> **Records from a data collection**
· · · ·
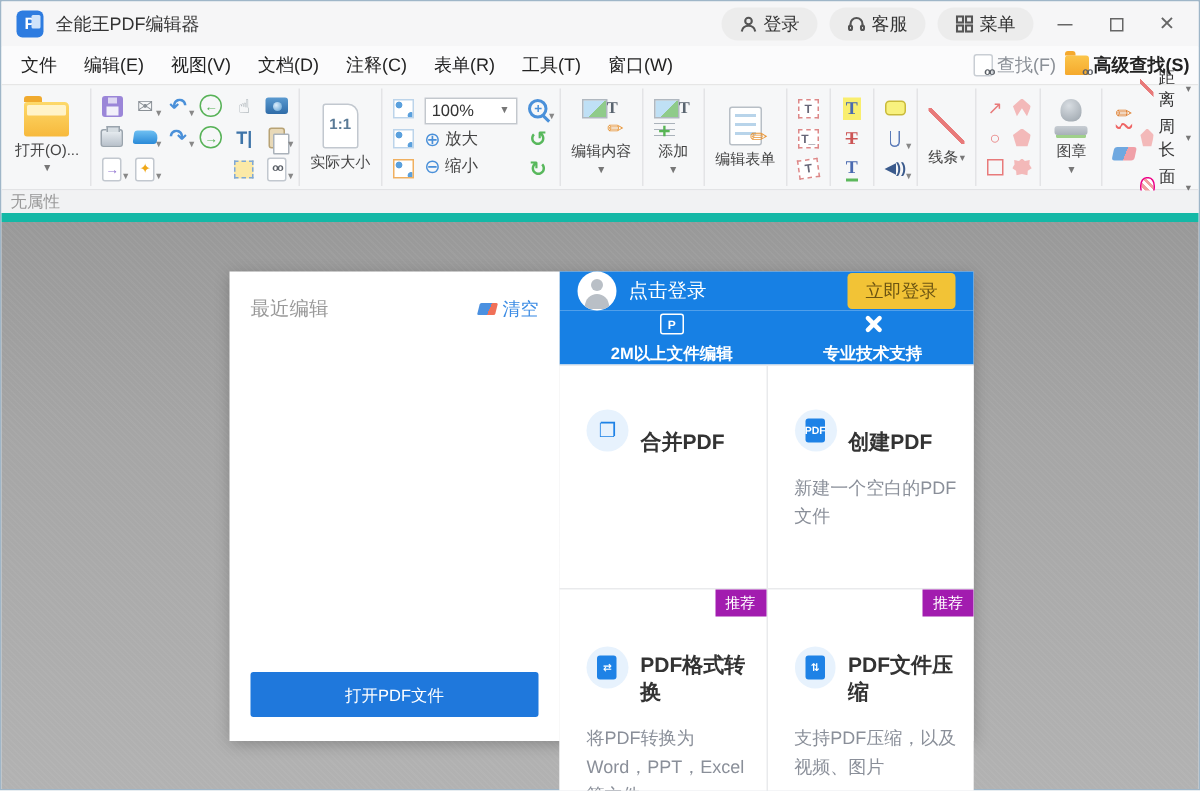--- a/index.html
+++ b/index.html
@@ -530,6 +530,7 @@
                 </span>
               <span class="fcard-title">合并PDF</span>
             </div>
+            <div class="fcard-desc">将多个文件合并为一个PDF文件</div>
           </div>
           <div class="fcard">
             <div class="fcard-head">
· · · ·
> **To-do item**
Reproduce the entries above without change, omitting all pictures.

> **Solution**
--- a/index.html
+++ b/index.html
@@ -530,6 +530,7 @@
                 </span>
               <span class="fcard-title">合并PDF</span>
             </div>
+            <div class="fcard-desc">将多个文件合并为一个PDF文件</div>
           </div>
           <div class="fcard">
             <div class="fcard-head">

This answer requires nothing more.